[[ SUPPLIED ENTRIES open ]]

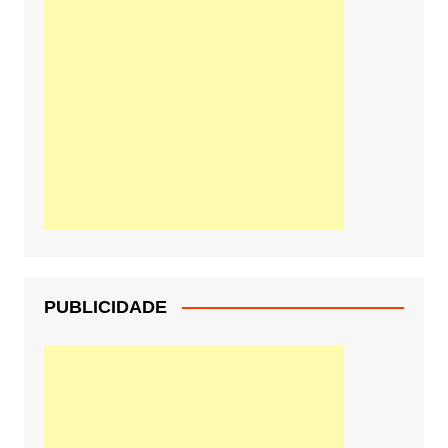
PUBLICIDADE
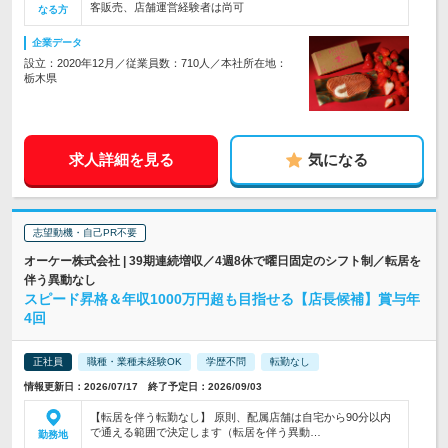
客販売、店舗運営経験者は尚可
なる方
企業データ
設立：2020年12月／従業員数：710人／本社所在地：
栃木県
求人詳細を見る
気になる
志望動機・自己PR不要
オーケー株式会社 | 39期連続増収／4週8休で曜日固定のシフト制／転居を
伴う異動なし
スピード昇格＆年収1000万円超も目指せる【店長候補】賞与年
4回
正社員
職種・業種未経験OK
学歴不問
転勤なし
情報更新日：2026/07/17 終了予定日：2026/09/03
【転居を伴う転勤なし】 原則、配属店舗は自宅から90分以内
で通える範囲で決定します（転居を伴う異動…
勤務地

[[ SUPPLIED ENTRIES closed ]]

**YOUR GOAL:** Copy out all the records again, changing "正社員" to "契約社員" and keeping everything else unchanged. Leave out the pictures.

**RESULT OF THIS TASK:**
PUBLICIDADE
客販売、店舗運営経験者は尚可
なる方
企業データ
設立：2020年12月／従業員数：710人／本社所在地：
栃木県
求人詳細を見る
気になる
志望動機・自己PR不要
オーケー株式会社 | 39期連続増収／4週8休で曜日固定のシフト制／転居を
伴う異動なし
スピード昇格＆年収1000万円超も目指せる【店長候補】賞与年
4回
契約社員
職種・業種未経験OK
学歴不問
転勤なし
情報更新日：2026/07/17 終了予定日：2026/09/03
【転居を伴う転勤なし】 原則、配属店舗は自宅から90分以内
で通える範囲で決定します（転居を伴う異動…
勤務地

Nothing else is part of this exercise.